▸ PROBLEMS TO SOLVE:
1 > In the car advertising report, what share of indicators in the automotive industry's climate contracts does R.A.P. find vague or undefined?
2 > From the car advertising report, set down the passage verbatim, beginning at the words "This trailblazing report" and stopping after the words "(demand reduction measures).".

▸ TEXT EXCERPT:
------------------------------------

This trailblazing report about the stakes behind car advertising shows that:

  • Manufacturers and governments are favouring heavy vehicles, more powerful, more numerous and more polluting, presenting technological innovation as the only solution for health and environmental issues, while we should instead be implementing ‘sobriety’ measures (demand reduction measures).
  • From September 2022 to September 2024, R.A.P. has analysed 137 car adverts. The association was able to extract various arguments used to promote individual cars, such as speed, elitism, futurism, individualism, durability or comfort.
  • In France, the automobile sector spends about 2.5 billion Euros each year in advertising in various media. For 2019, this represents, in advertising pressure, 28 daily pages in the press, 8h45 of TV adverts per day spread on all channels (4.5min per channel), and 318 718 posters in the public space.

Against these excesses, the report shows that existing measures supposed to regulate the advertising industry are insufficient: legal notices, climate contracts and self-regulation instances are failing to counterbalance the normative influence of these campaigns. R.A.P. has analysed all 56 existing contracts in the automotive industry (from the Climate and Resilience French law) The verdict? 80% of indicators are vague or undefined. None is committing to any sobriety measure, such as reducing cars’ weight or speed. At a time where only electric cars are promoted, the limited and sectoral prohibitions of advertising for fossil fuels are also failing to drive the market towards lighter and more sober vehicles. Yet, the global number of individual cars must decline.

R.A.P. is advocating for effective bans, which have proven their worth. For the automotive industry, it would translate in a ban of any propaganda or advertising for a terrestrial motorised vehicle whose weight is above 270kg (600 lb), with the exception of public transports.

According to Camille Aboudaram, campaigner for the ‘Stop Pub Climaticide’ (‘Stop Climate-Damaging Ads’) campaign: “The car advertising sector is going off the rails. In the name of the ecological and health imperative, the government must now ban all advertising that glorifies individual cars, and make using it uncool”.

------------------------------------

▸ Stored items:
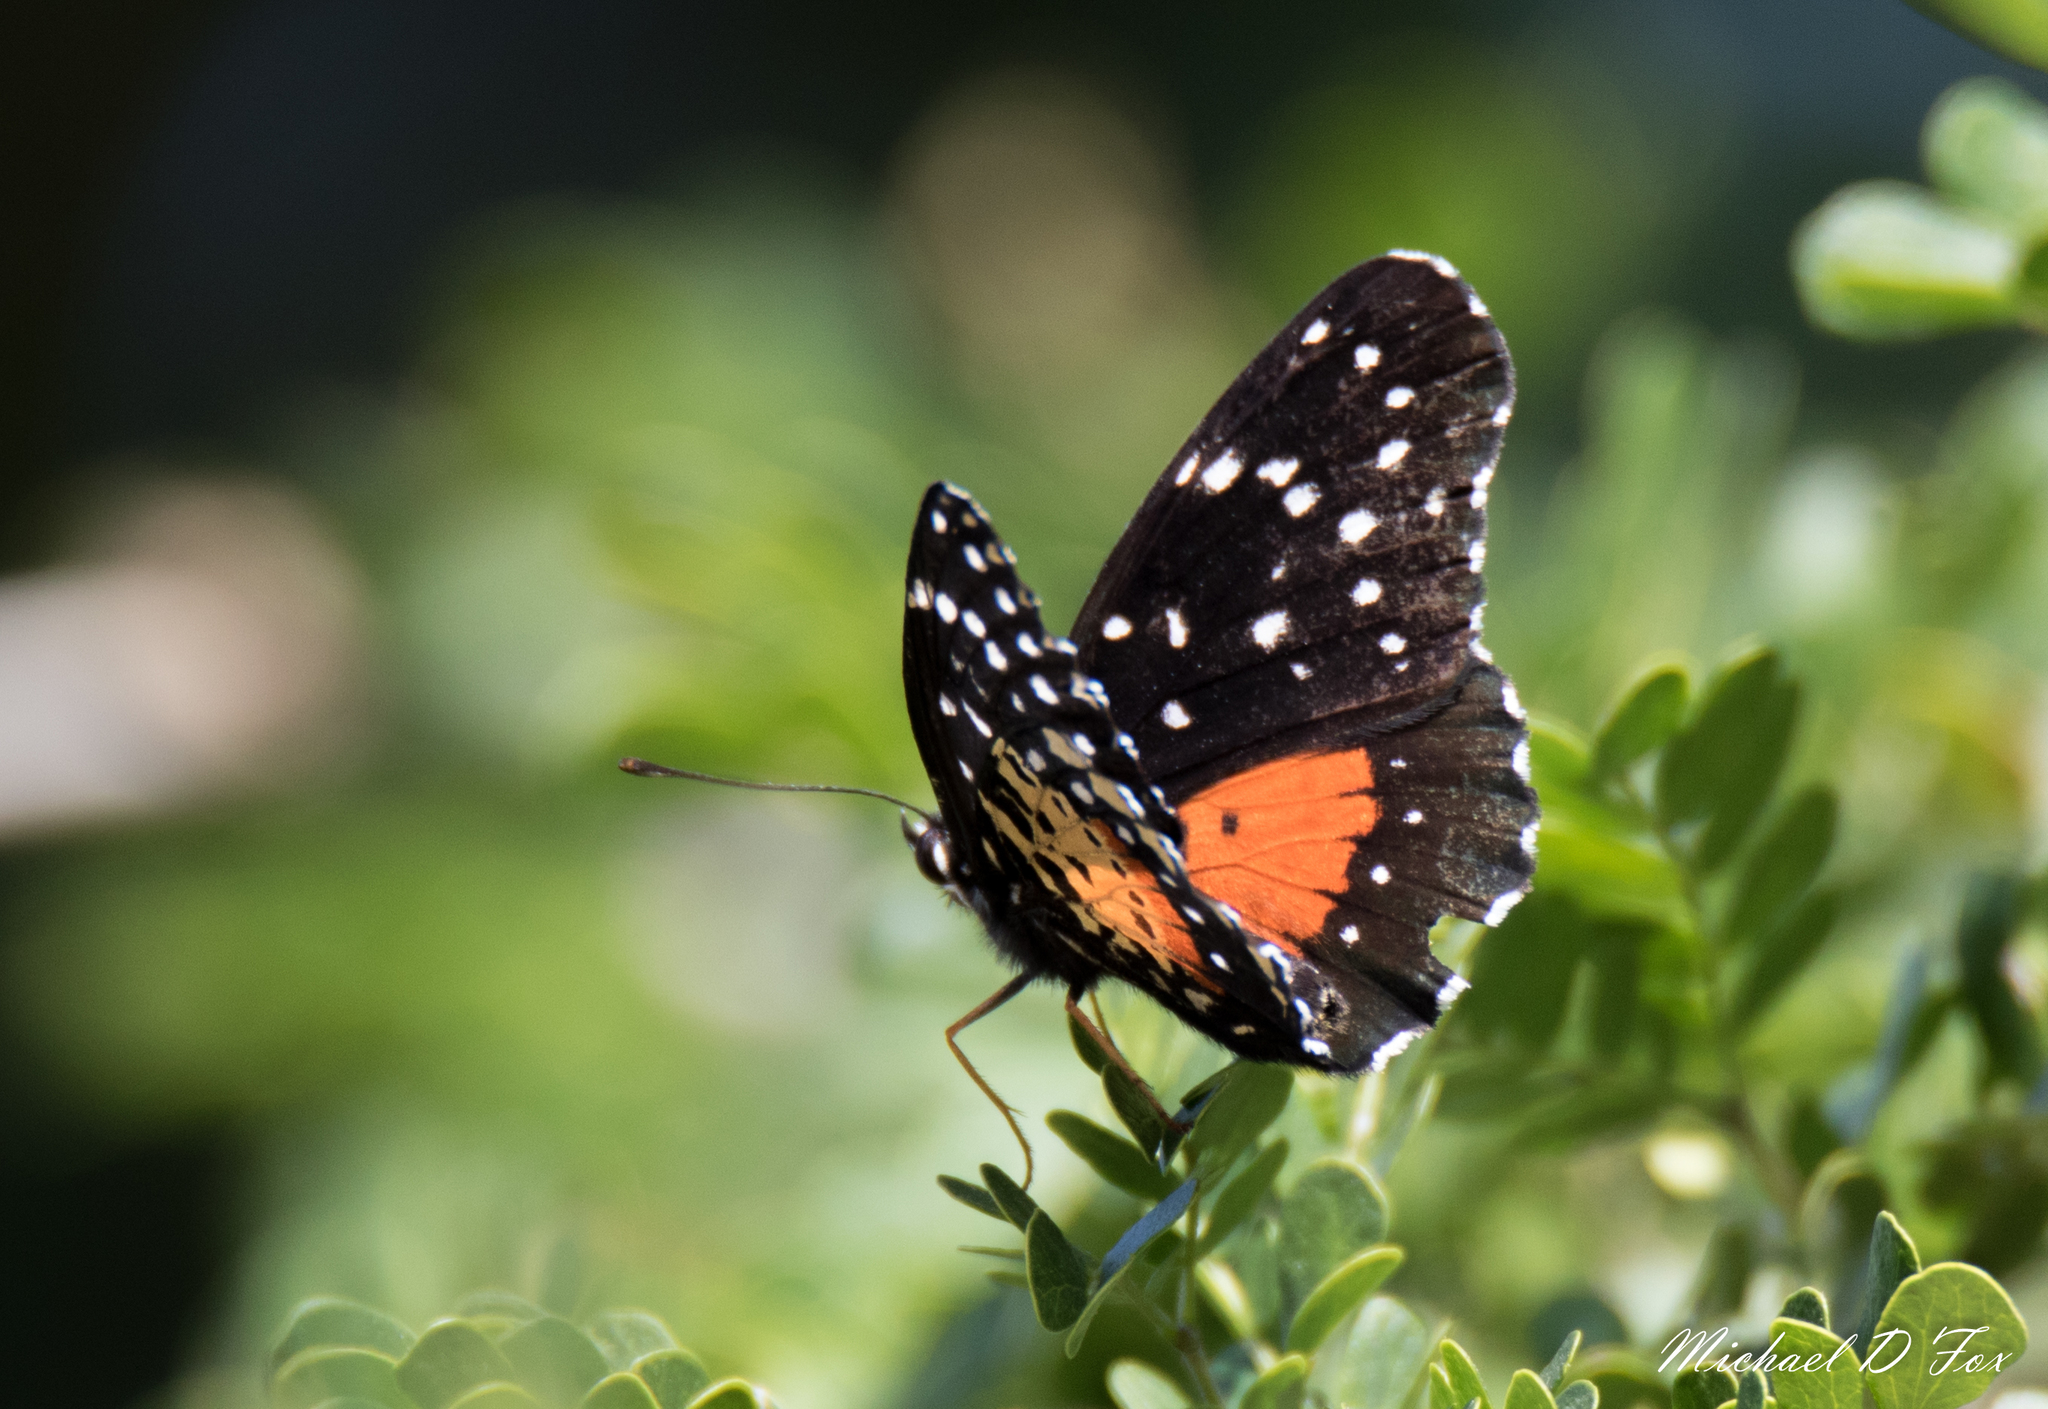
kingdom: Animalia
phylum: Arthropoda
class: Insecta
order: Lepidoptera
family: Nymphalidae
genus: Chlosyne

------------------------------------

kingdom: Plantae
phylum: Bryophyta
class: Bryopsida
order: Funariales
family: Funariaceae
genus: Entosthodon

------------------------------------

▸ ANSWERS FOR THE TASKS:
1 > 80% of the indicators are vague or undefined.

2 >
This trailblazing report about the stakes behind car advertising shows that:

  • Manufacturers and governments are favouring heavy vehicles, more powerful, more numerous and more polluting, presenting technological innovation as the only solution for health and environmental issues, while we should instead be implementing ‘sobriety’ measures (demand reduction measures).